╭─ Document segment
Re: Running in cluster mode causes native library linking to fail

2015-10-14 Thread Renato Marroquín Mogrovejo
Sorry Bernardo, I just double checked. I use: System.loadLibrary();
Could you also try that?


Renato M.

2015-10-14 21:51 GMT+02:00 Renato Marroquín Mogrovejo <
renatoj.marroq...@gmail.com>:

> Hi Bernardo,
>
> So is this in distributed mode? or single node? Maybe fix the issue with a
> single node first ;)
> You are right that Spark finds the library but not the *.so file. I also
> use System.load() with LD_LIBRARY_PATH set, and I am able to
> execute without issues. Maybe you'd like to double check paths, env
> variables, or the parameters spark.driver.extraLibraryPath,
> spark.executor.extraLibraryPath.
>
>
> Best,
>
> Renato M.
>
> 2015-10-14 21:40 GMT+02:00 Bernardo Vecchia Stein <
> bernardovst...@gmail.com>:
>
>> Hi Renato,
>>
>> I have done that as well, but so far no luck. I believe spark is finding
>> the library correctly, otherwise the error message would be "no libraryname
>> found" or something like that. The problem seems to be something else, and
>> I'm not sure how to find it.
╰─
╭─ Dataset records
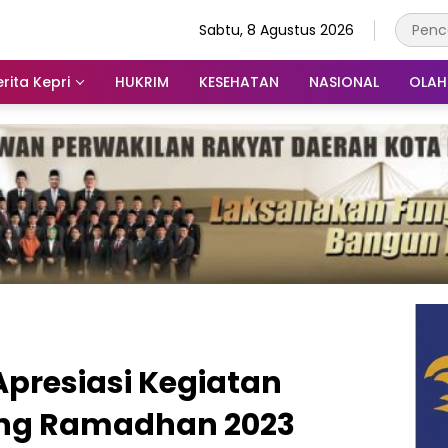
Sabtu, 8 Agustus 2026
rita Kepri
HUKRIM
KESEHATAN
NASIONAL
OLA
presiasi Kegiatan
ng Ramadhan 2023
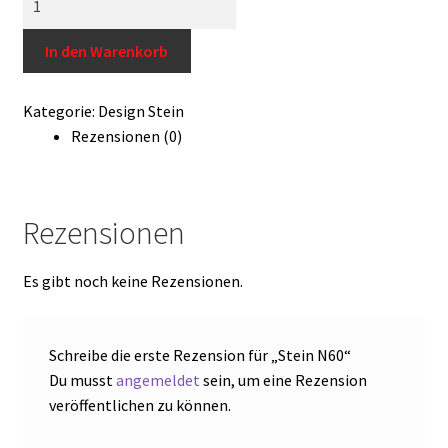
N60
Impressum
Menge
In den Warenkorb
Kontakt
Kategorie:
Design Stein
Widerrufsrecht
Rezensionen (0)
USA Produkt
Rezensionen
Warenkorb
Es gibt noch keine Rezensionen.
Schreibe die erste Rezension für „Stein N60“
Du musst
angemeldet
sein, um eine Rezension
veröffentlichen zu können.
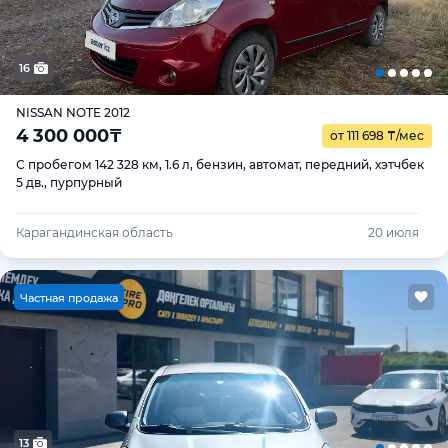
16
NISSAN NOTE 2012
4 300 000
₸
от 111 698
₸
/мес
С пробегом 142 328 км, 1.6 л, бензин, автомат, передний, хэтчбек
5 дв., пурпурный
Карагандинская область
20 июля
Ч
астная продажа
13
╰─
_Activity 1_
Swap "NASIONAL" for "DAERAH" in everything from the start of the records down to the line containing "ng Ramadhan 2023", and give those lines back otherwise unchanged, without the pictures.
_Activity 2_
Resume the email thread about native library linking failing in Spark cluster mode, picking up right after its final sentence.
The text and the records have no connection to each other.

_Answer section 1_
Sabtu, 8 Agustus 2026
rita Kepri
HUKRIM
KESEHATAN
DAERAH
OLA
presiasi Kegiatan
ng Ramadhan 2023

_Answer section 2_
>>
>> Thanks,
>> Bernardo
>>
>> On 14 October 2015 at 16:28, Renato Marroquín Mogrovejo <
>> renatoj.marroq...@gmail.com> wrote:
>>
>>> You can also try setting the env variable LD_LIBRARY_PATH to point where
>>> your compiled libraries are.
>>>
>>>
>>> Renato M.
>>>
>>> 2015-10-14 21:07 GMT+02:00 Bernardo Vecchia Stein <
>>> bernardovst...@gmail.com>:
>>>
>>>> Hi Deenar,
>>>>
>>>> Yes, the native library is installed on all machines of the cluster. I
>>>> tried a simpler approach by just using System.load() and passing the exact
>>>> path of the library, and things still won't work (I get exactly the same
>>>> error and message).
>>>>
>>>> Any ideas of what might be failing?
>>>>
>>>> Thank you,
>>>> Bernardo
>>>>
>>>> On 14 October 2015 at 02:50, Deenar Toraskar <deenar.toras...@gmail.com
>>>> > wrote:
>>>>
>>>>> Hi Bernardo
>>>>>
>>>>> Is the native library installed on all machines of your cluster and
>>>>> are you setting both the spark.driver.extraLibraryPath and
>>>>> spark.executor.extraLibraryPath ?
>>>>>
>>>>> Deenar
>>>>>
>>>>>
>>>>>
>>>>> On 14 October 2015 at 05:44, Bernardo Vecchia Stein <
>>>>> bernardovst...@gmail.com> wrote:
>>>>>
>>>>>> Hello,
>>>>>>
>>>>>> I am trying to run some scala code in cluster mode using
>>>>>> spark-submit. This code uses addLibrary to link with a .so that exists in
>>>>>> the machine, and this library has a function to be called natively 
>>>>>> (there's
>>>>>> a native definition as needed in the code).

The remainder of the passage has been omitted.